==== SOURCE TEXT ====
Laboratories’ monopolization, restraint of trade claims fail against competitor and insurers, below-cost sales claim survives)

By Tobias J. Gillett, J.D., LL.M.

Commercial reference laboratories failed to adequately plead Sherman Act restraint of trade and monopolization claims, California Unfair Competition Law (UCL) claims, or common law claims against a competitor and insurers that allegedly agreed with the competitor to exclude the laboratories from their networks and to induce physicians and patients to use the competitor’s services instead, the federal district court in San Francisco has ruled (Rheumatology Diagnostics Laboratory, Inc. v. Aetna, Inc., October 18, 2013, Orrick, W.). However, the court found that the laboratories did sufficiently allege a claim that the competitor underpriced its services in order to drive out competition, in violation of California’s Unfair Practices Act and the UCL.
==== DATASET EXCERPT ====
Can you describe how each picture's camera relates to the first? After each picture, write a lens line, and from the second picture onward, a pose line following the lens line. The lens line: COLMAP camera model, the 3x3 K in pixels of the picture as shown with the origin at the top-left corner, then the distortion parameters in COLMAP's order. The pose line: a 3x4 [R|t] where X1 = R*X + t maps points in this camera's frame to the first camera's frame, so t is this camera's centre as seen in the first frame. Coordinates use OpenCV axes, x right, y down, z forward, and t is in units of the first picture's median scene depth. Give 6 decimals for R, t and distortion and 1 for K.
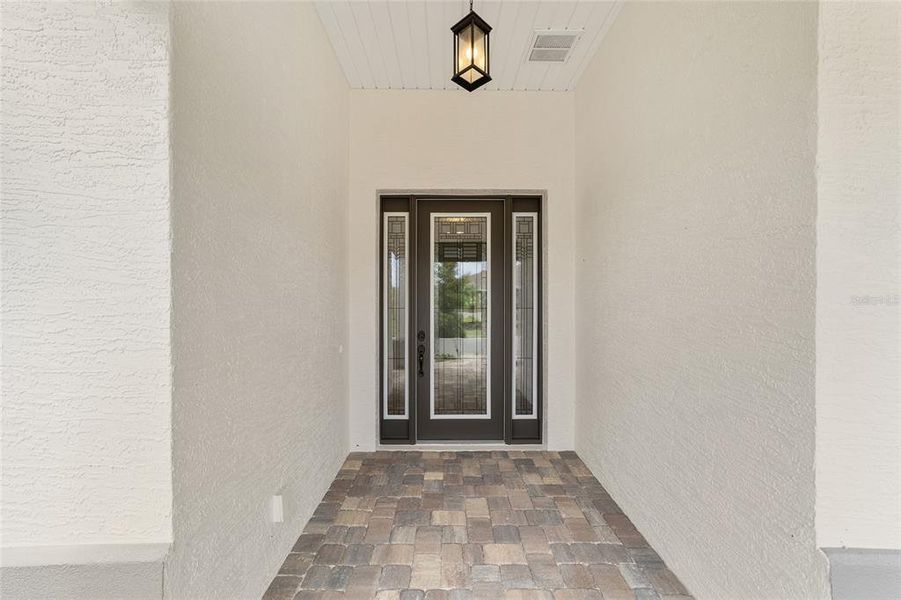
lens RADIAL K [[339.1, 0, 453.1], [0, 339.1, 301.2], [0, 0, 1]] dist [0.002495, 0.000594]
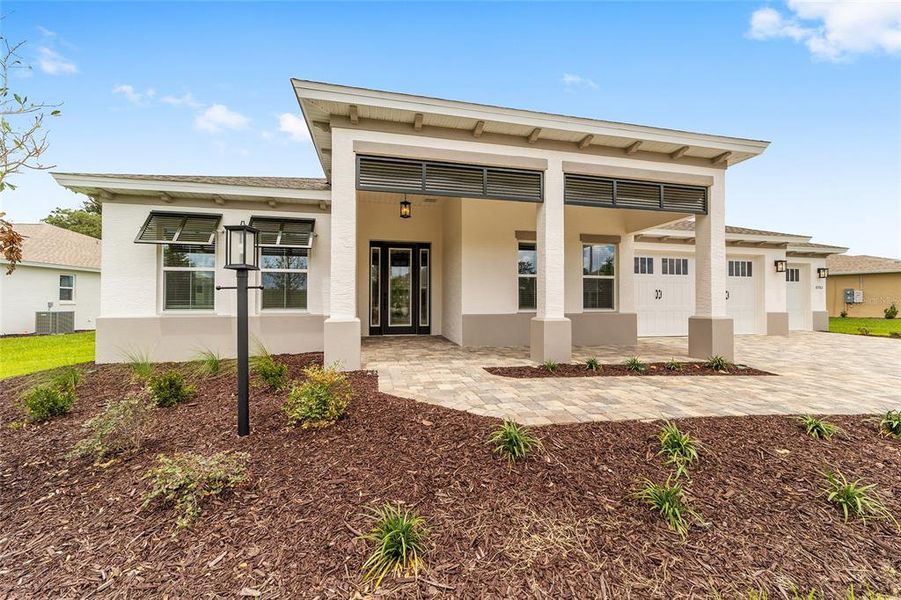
lens RADIAL K [[339.1, 0, 447.6], [0, 339.1, 314.1], [0, 0, 1]] dist [0.002495, 0.000594]
pose [[0.980404, -0.000473, 0.196998, -0.139407], [-0.003848, 0.999760, 0.021552, 0.198233], [-0.196961, -0.021888, 0.980167, -1.703722]]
====
▸ TASK DESCRIPTION
Continue the report on the Rheumatology Diagnostics Laboratory v. Aetna ruling from the end of its last paragraph.

▸ OUTPUT OF THE TASK
Rheumatology Diagnostics Laboratory, Inc. (RDL), Pacific Breast Pathology Medical Corp., Hunter Laboratories, Inc., and Surgical Pathology Associates LLC (SPA) are California commercial reference laboratory companies. The laboratories alleged that insurers California Physicians’ Services, Inc., doing business as Blue Shield of California (BSC); Blue Cross and Blue Shield Association (BCBSA); and Aetna, Inc. conspired with the clinical laboratory services provider Quest Diagnostics Inc. to monopolize and restrain trade in the markets for (1) routine chemical analysis of bodily fluids ordered by physicians for outpatient diagnosis and analysis in the “Northern California region,” (2) labs the analyze samples for diagnosing disease in Northern California, (3) testing ordered by rheumatologists for diagnosing autoimmune disorders and diseases in the United States, (4) testing to diagnose and treat coronary heart disease in the United States, and (5) analysis of breast biopsy tissue for diagnosis and prognosis of breast cancer in California.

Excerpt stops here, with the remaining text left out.